[edit]
Evaluating Fairness in AI-Assisted Remote Proctoring
Proceedings of the Innovation and Responsibility in AI-Supported Education Workshop, PMLR 273:125-132, 2025.
Abstract
Remote proctors make decisions about whether test takers have violated testing rules and, as a result, whether to certify test takers’ scores. These decisions rely on both AI signals and human evaluation of test-taking behaviors. Given that fairness is a key component of test validity evidence, it is critical that proctors’ decisions are unbiased with respect to proctor and test-taker background characteristics (e.g., gender, age, and nationality).
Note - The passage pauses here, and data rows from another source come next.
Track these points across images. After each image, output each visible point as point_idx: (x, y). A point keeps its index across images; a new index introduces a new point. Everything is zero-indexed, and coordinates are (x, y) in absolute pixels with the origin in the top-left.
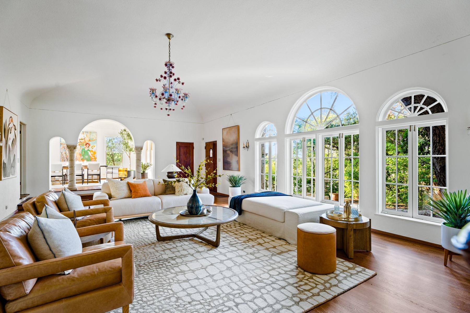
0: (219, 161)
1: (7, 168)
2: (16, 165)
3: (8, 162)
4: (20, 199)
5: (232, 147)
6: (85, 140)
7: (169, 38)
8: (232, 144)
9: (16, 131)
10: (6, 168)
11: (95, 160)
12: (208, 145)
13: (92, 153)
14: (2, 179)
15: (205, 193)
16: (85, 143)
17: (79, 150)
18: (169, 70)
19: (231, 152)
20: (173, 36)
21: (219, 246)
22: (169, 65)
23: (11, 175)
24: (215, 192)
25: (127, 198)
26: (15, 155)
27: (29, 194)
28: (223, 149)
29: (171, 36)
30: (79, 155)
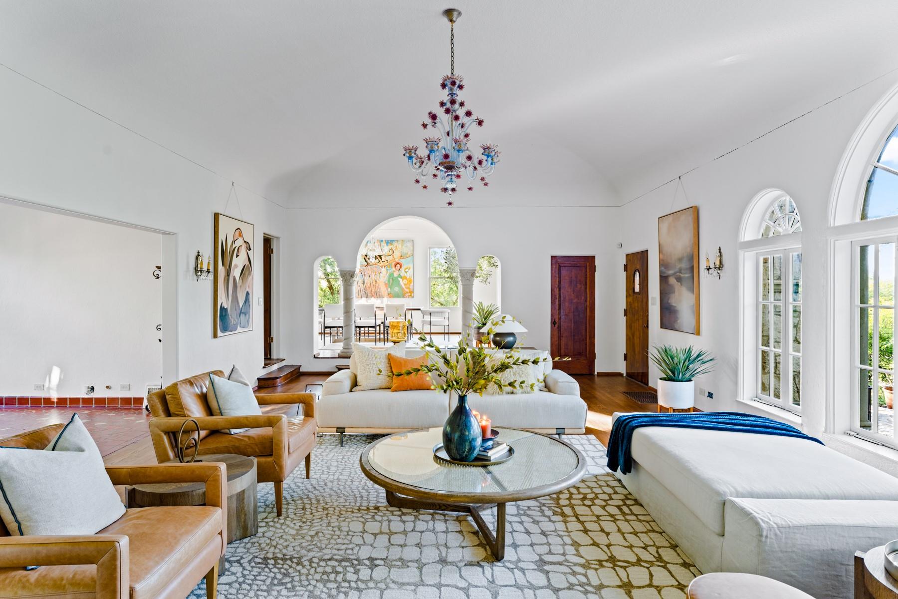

In this study, we empirically evaluate whether proctor or test-taker background characteristics affect whether a test taker is flagged for rule violations. Results suggest that proctor and test-taker nationality may influence proctoring decisions, whereas gender and age do not. The direction of the influence generally reflects an “in-group, out-group” bias: proctors are less likely to identify rule violations among test takers with similar nationalities as proctors (in-group favoring) and more likely to identify rule violations among test takers of different nationalities (out-group disfavoring). Results also suggest that decisions based on AI signals may be less prone to in-group/out-group bias than decisions based on human evaluation only, although more research is needed to support this finding.